Waktu terbaik untuk menyaksikan hujan meteor Eta Lyrids diperkirakan terjadi sekitar pukul 04.00 WIB. Pada waktu tersebut, posisi titik radian berada cukup tinggi di langit sehingga peluang melihat meteor akan lebih besar dibanding jam lainnya.
Meski puncak hujan meteor diprediksi terjadi pada 9 Mei, aktivitas meteor masih bisa diamati beberapa hari sebelum maupun sesudah tanggal tersebut. Namun intensitas kemunculan meteor biasanya tidak sebanyak saat puncak berlangsung.
Dalam kondisi langit yang sangat gelap dan minim polusi cahaya, fenomena Eta Lyrids diperkirakan menghasilkan sekitar tiga meteor per jam. Sementara di wilayah perkotaan seperti Jakarta, jumlah meteor yang terlihat kemungkinan lebih sedikit akibat cahaya lampu kota.
Asal-usul Hujan Meteor Eta Lyrids
Nama Eta Lyrids berasal dari titik radian atau titik asal kemunculan meteor yang berada di dekat bintang Eta Lyrae di rasi bintang Lyra.
Fenomena ini terjadi ketika Bumi melintasi jalur debu dan serpihan kecil yang ditinggalkan komet atau asteroid di luar angkasa. Saat partikel-partikel tersebut memasuki atmosfer Bumi dengan kecepatan tinggi, gesekan udara menyebabkan partikel terbakar dan menghasilkan cahaya terang yang dikenal sebagai meteor atau “bintang jatuh”.
Para astronom menyebut sumber utama hujan meteor Eta Lyrids berasal dari komet C/1983 H1 atau IRAS-Araki-Alcock. Setiap tahun, Bumi melewati jalur orbit komet tersebut sehingga menciptakan fenomena hujan meteor yang dapat diamati dari berbagai wilayah dunia.
Kilatan cahaya meteor biasanya muncul pada ketinggian sekitar 70 hingga 100 kilometer di atas permukaan Bumi.
Tips Menyaksikan Hujan Meteor Eta Lyrids
Agar pengamatan hujan meteor lebih maksimal, masyarakat disarankan mencari lokasi yang minim polusi cahaya seperti perbukitan, pantai, atau area terbuka jauh dari pusat kota.
Pengamat juga dianjurkan untuk tidak menatap langsung ke titik radian di rasi Lyra.
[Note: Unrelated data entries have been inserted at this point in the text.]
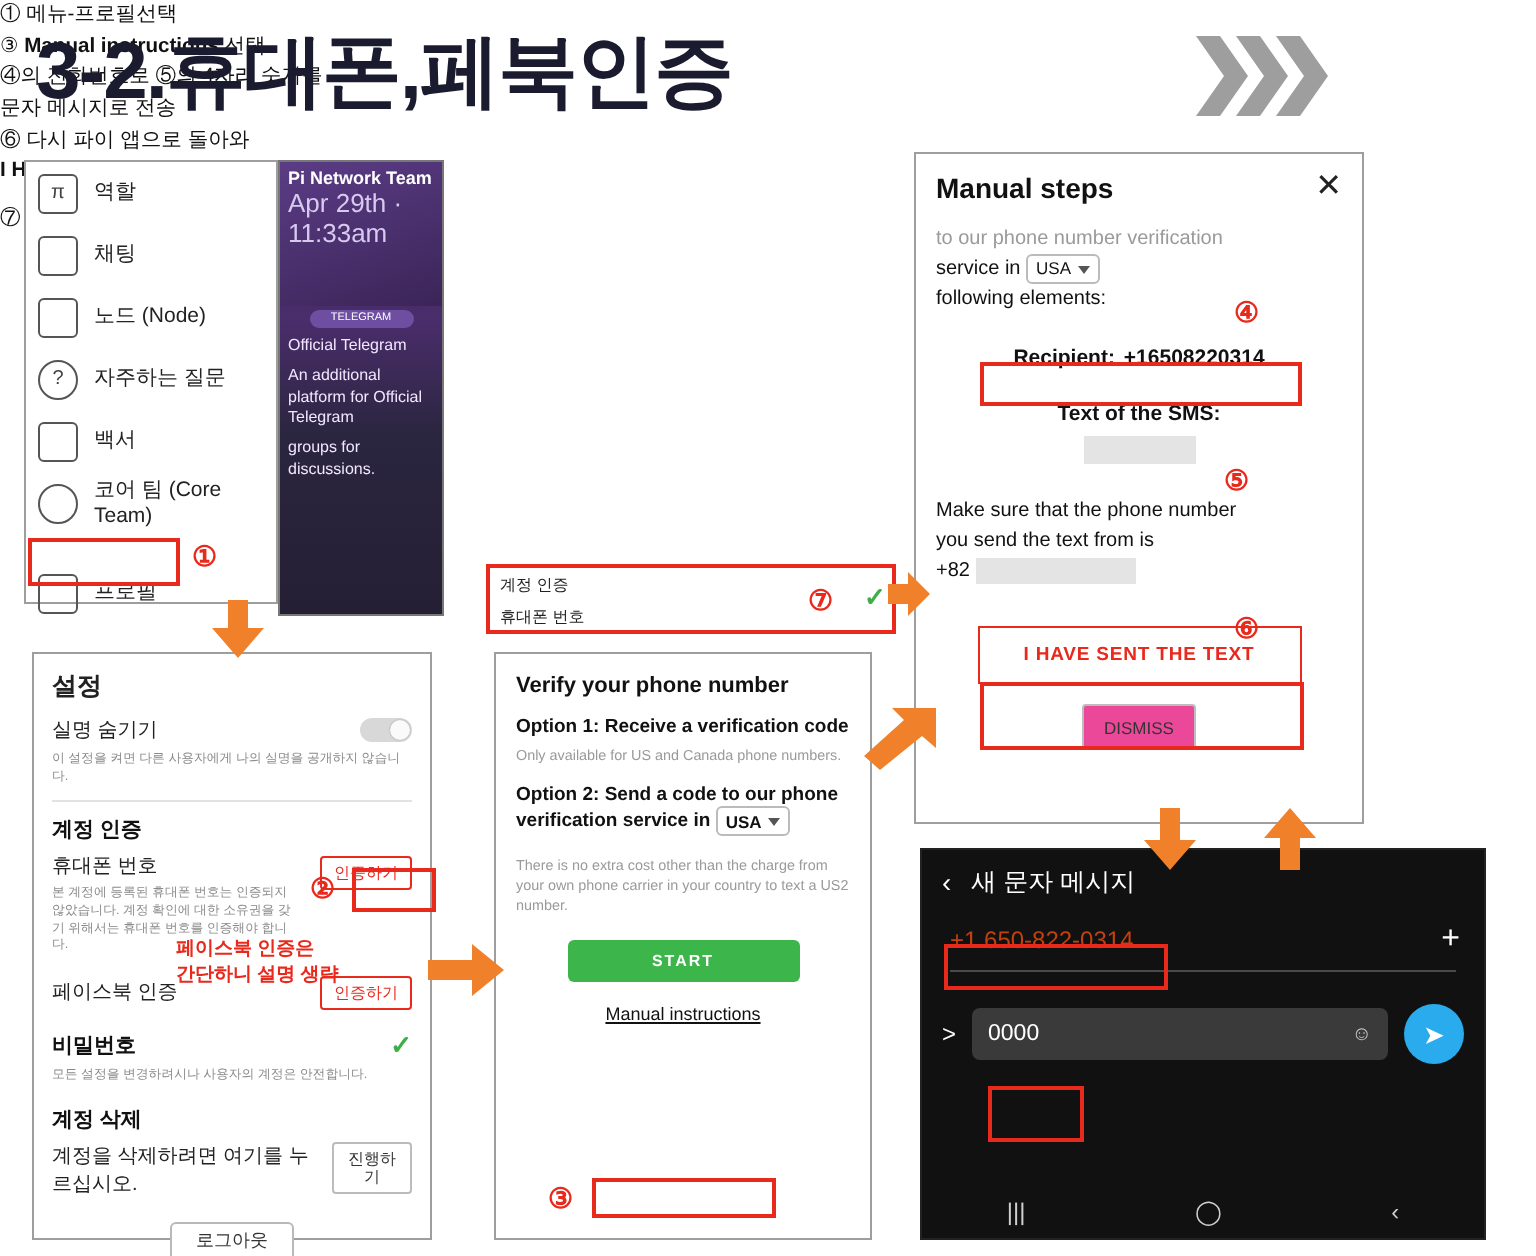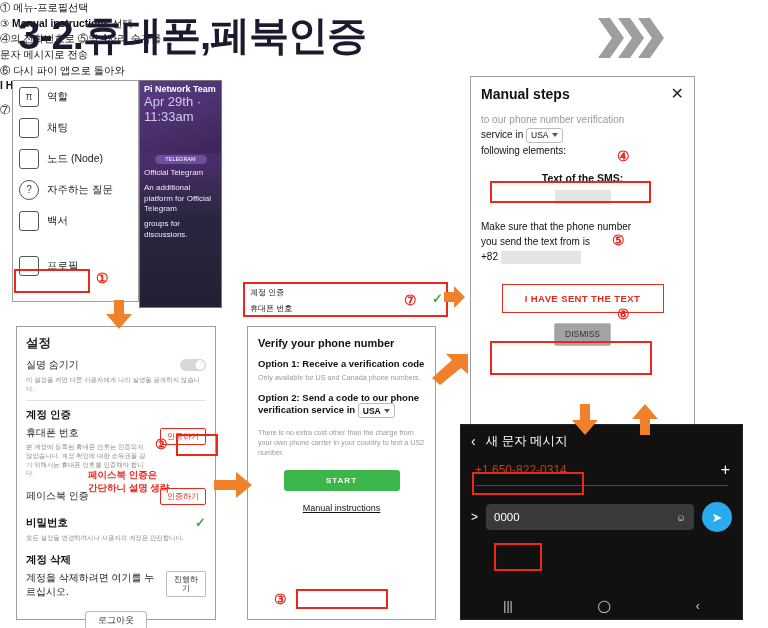--- a/index.html
+++ b/index.html
@@ -109,7 +109,7 @@
   .ab-t{font-size:8px;color:#222;padding:4px 0 0 6px;line-height:1.45;}
 
   
-  #manual-panel{left:470px;top:76px;width:225px;height:410px;border:1px solid #9e9e9e;background:#fff;}
+  #manual-panel{left:457px;top:76px;width:225px;height:336px;border:1px solid #9e9e9e;background:#fff;}
   .mp-head{display:flex;align-items:flex-start;justify-content:space-between;padding:9px 10px 0;}
   .mp-title{font-size:14px;font-weight:bold;color:#111;}
   .mp-x{font-size:16px;color:#222;line-height:1;}

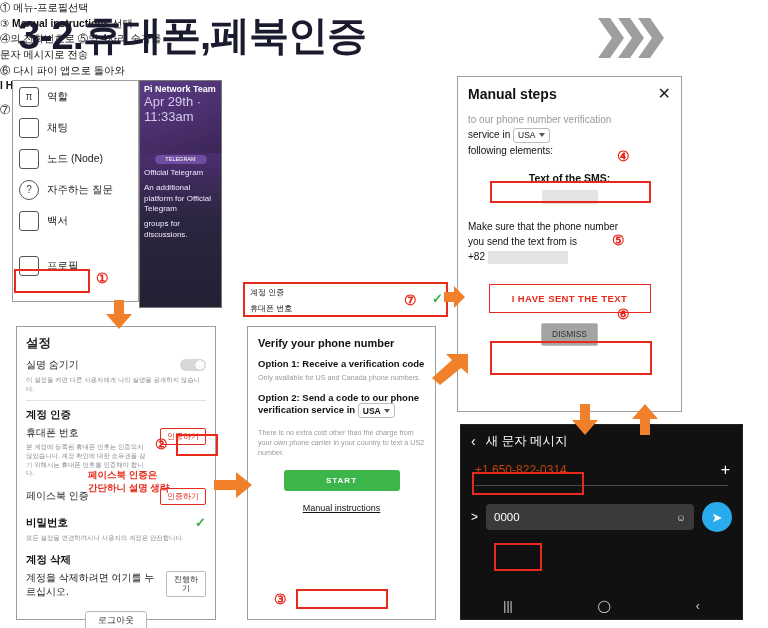--- a/index.html
+++ b/index.html
@@ -311,6 +311,12 @@
     </div>
     <div class="mp-txt">following elements:</div>
 
+    <div style="position:relative;margin-top:12px;">
+      <div class="mp-center">
+        <span class="mp-recip">Recipient:</span>
+        <span class="mp-recip">+16508220314</span>
+      </div>
+    </div>
     <div class="mp-sms" style="margin-top:14px;">Text of the SMS:</div>
     <div class="mp-center" style="margin-top:3px;">
       <span class="redact"></span>

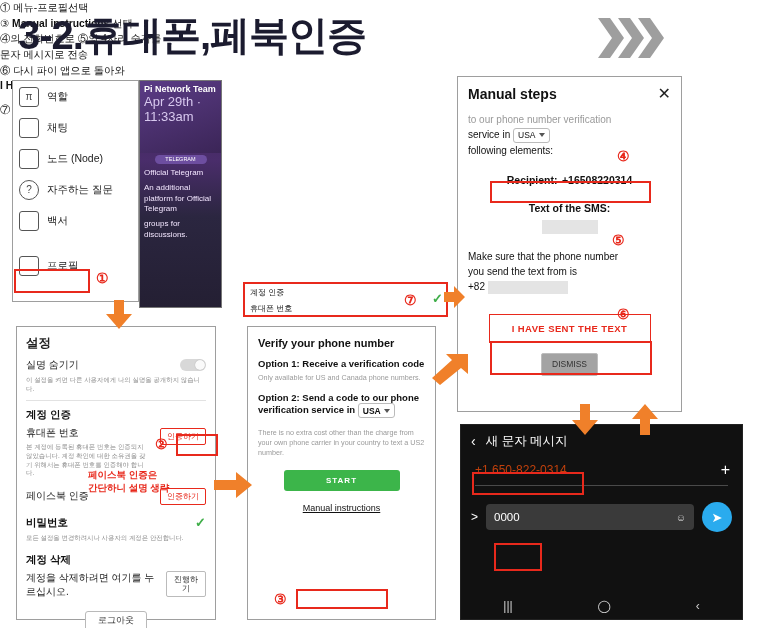--- a/index.html
+++ b/index.html
@@ -210,6 +210,10 @@
       <span class="menu-ico"></span>
       <span class="menu-lbl">백서</span>
     </div>
+    <div class="menu-row">
+      <span class="menu-ico circle"></span>
+      <span class="menu-lbl">코어 팀 (Core Team)</span>
+    </div>
     <div class="menu-row" style="margin-top:14px;">
       <span class="menu-ico"></span>
       <span class="menu-lbl">프로필</span>

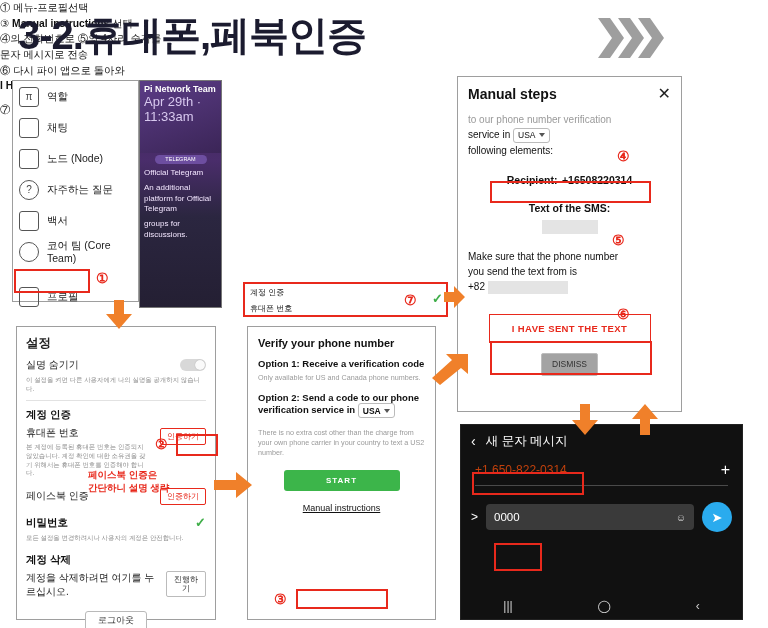--- a/index.html
+++ b/index.html
@@ -127,7 +127,7 @@
   }
   .mp-dismiss{
     width:55px;height:21px;margin:10px auto 0;border:1px solid #bdbdbd;border-radius:2px;
-    display:flex;align-items:center;justify-content:center;font-size:8.5px;color:#333;background:#a3a3a3;
+    display:flex;align-items:center;justify-content:center;font-size:8.5px;color:#333;background:#ec4899;
   }
 
   

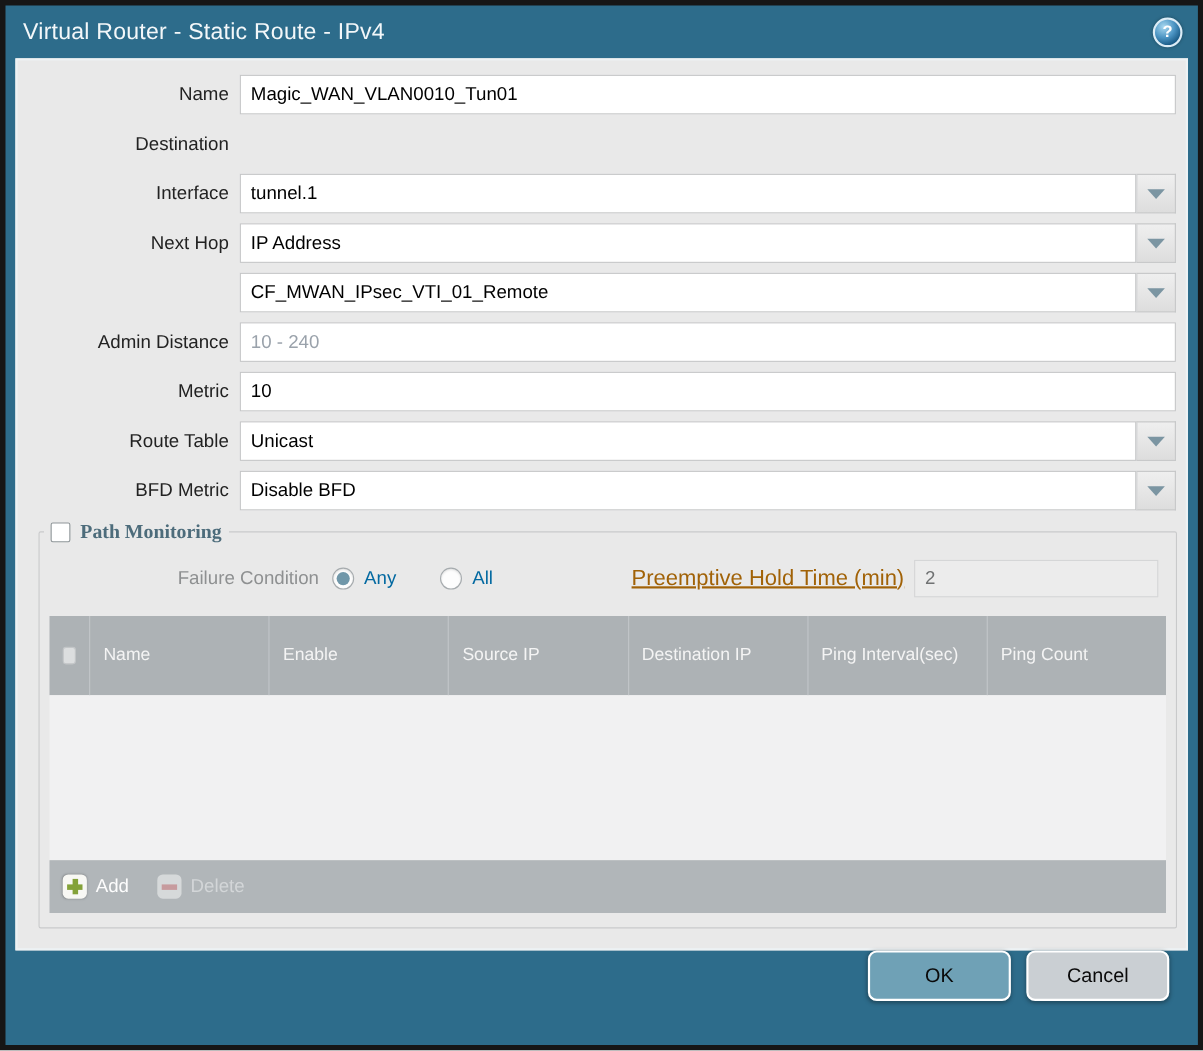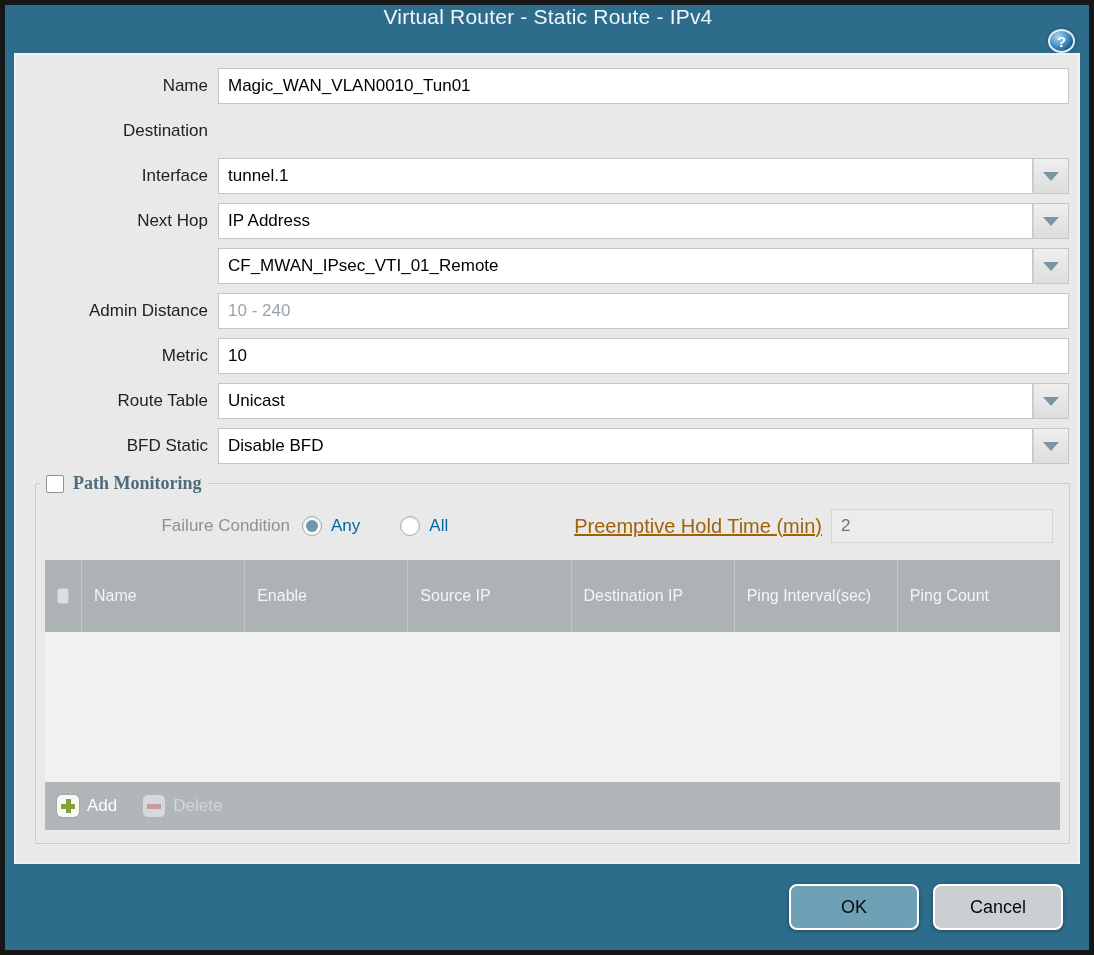--- a/index.html
+++ b/index.html
@@ -9,7 +9,7 @@
   .frame { width:1094px; height:955px; background:#161616; padding:5px; }
   .window { width:100%; height:100%; background:#2d6c8b; position:relative; }
 
-  .titlebar { height:48px; display:flex; align-items:center; padding:0 14px 0 16px;flex-direction:column; }
+  .titlebar { height:48px; display:flex; align-items:center; padding:0 14px 0 16px; }
   .title { color:#f3f7f9; font-size:21px; letter-spacing:.2px; }
   .helpbtn { margin-left:auto; width:27px; height:27px; border-radius:50%;
     background: radial-gradient(circle at 35% 28%, #a8d8f0 0%, #4a93c2 45%, #1c5d89 75%, #134a6e 100%);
Sebaiknya arah pandangan diarahkan sekitar 30 hingga 40 derajat dari titik tersebut agar jejak cahaya meteor tampak lebih panjang dan jelas.
Selain itu, hindari penggunaan ponsel atau lampu terang sebelum pengamatan dimulai agar mata dapat beradaptasi dengan kondisi gelap. Adaptasi mata terhadap kegelapan sangat membantu meningkatkan kemampuan melihat meteor.
Fenomena hujan meteor Eta Lyrids dapat disaksikan tanpa bantuan alat optik seperti teleskop maupun binokular. Dengan kondisi cuaca cerah, masyarakat cukup menggunakan mata telanjang untuk menikmati pertunjukan alam tersebut.
Fenomena astronomi seperti Eta Lyrids menjadi salah satu momen menarik bagi pecinta langit malam dan fotografi astronomi. Selain menjadi hiburan, peristiwa ini juga dapat meningkatkan minat masyarakat terhadap ilmu astronomi dan pengamatan benda langit.